Five years later, as the U.S.-led Iraq War broke out, Cherry castigated the Canadian government for refusing to send troops to the region. CBC executives reportedly gave him a mild warning to avoid talk of politics.
For decades, he has railed against Europeans supposedly displacing Canadian hockey players in North American leagues: the sports equivalent of the xenophobic “white replacement” paranoia now sweeping across Europe and the United States.
Cherry’s apologies have been rare and usually made only under extreme pressure – sometimes of the legal variety. On the opening night of the 2011-12 season, Cherry laced into three former NHL enforcers, calling them “pukes” and “hypocrites,” for suggesting the league’s fighting culture – of which Cherry is the greatest cheerleader – had caused the substance-abuse problems of fellow tough guys. It took more than a week, and the threat of a lawsuit from the three former players, before Cherry apologized.
On Sunday night, almost 24 hours after his “you people” comments, nobody had yet heard from Cherry.
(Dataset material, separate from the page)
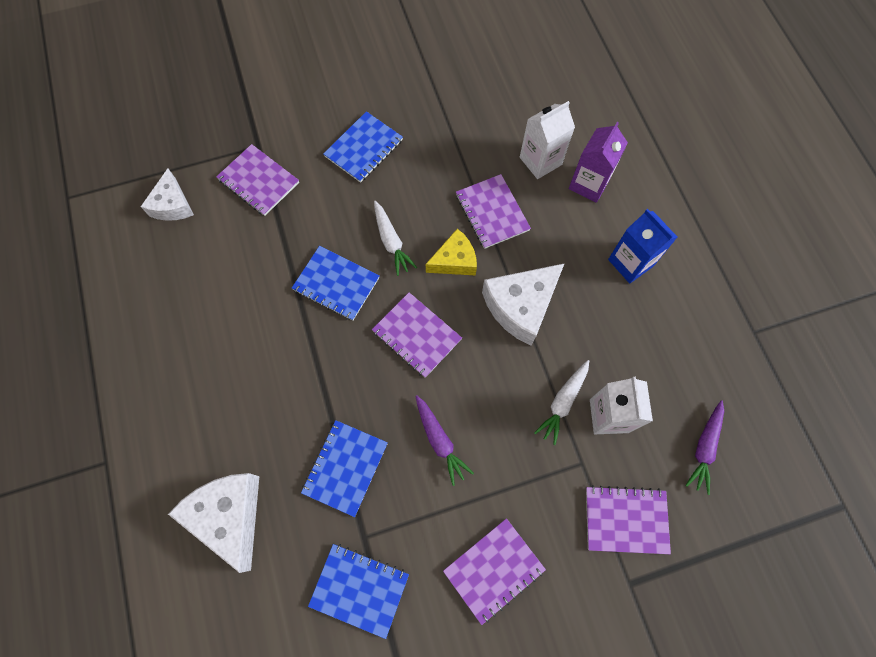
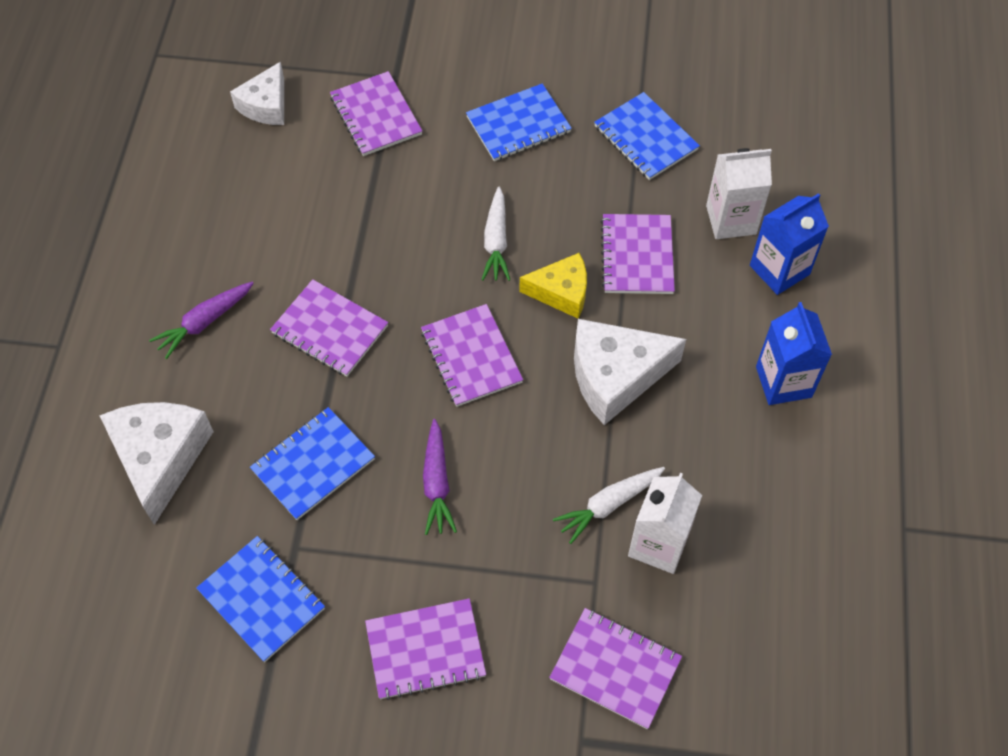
camera: 25 degrees right, 10 degrees down
blue notebook [292,246,379,320] -> blue notebook moved to [594,92,700,180]
purple carton [569,122,628,203] -> blue carton [750,193,829,295]
purple carrot [685,400,724,495] -> purple carrot moved to [149,282,254,359]
none -> purple notebook [270,279,388,377]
But his sidekick, Ron MacLean, who had sat in silence during Cherry’s rant and then concluded the segment with an oddly robotic thumbs-up, offered an earnest apology that included references to Canada’s Indigenous peoples.
Opening the broadcast of Rogers Hometown Hockey, of which he is the host, MacLean told viewers that Cherry’s remarks “were hurtful, discriminatory [and] flat-out wrong.”
“We know diversity is the strength of the country. We see it in the travels with our show, and with Hockey Night in Canada. So – I owe you an apology, too,” he said. “I sat there, did not catch it, did not respond. Kathryn Teneese of Ktunaxa First Nation once said, in any wrongdoing, the real key is recognition and acknowledgment. I wanted to let you know that first – and then you work on the relationship, so that it isn’t divisive, so that something can be a unifying event. Idle No More was a great lesson to all of us. Last night was a really great lesson to Don and me. We were wrong, and I sincerely apologize, and I wanted to thank you for calling me and Don on that last night.”
The air is thick these days with angst over what’s known as cancel culture: the fear that someone might say one errant thing and be sentenced by social media to permanent exile. But Cherry’s comments about immigrants on Saturday night are just the latest and most nakedly xenophobic incident in a long career of bigotry.
For Rogers, which owns Sportsnet, the decision on what to do with him will likely come down to a matrix of ratings versus outrage: as long as the former stays above the latter, he’s safe. And here in Canada, we don’t have a history of boycotting advertisers, so Labatt, whose Budweiser brand is the name sponsor of Coach’s Corner, may not say anything publicly. (Mind you, I tried getting hold of a Labatt spokesperson on Sunday and was met with radio silence, so the brewer is probably at least weighing its options.)
Still, you have to wonder: If these latest comments by Cherry aren’t going to prompt his bosses to cut him loose, what would?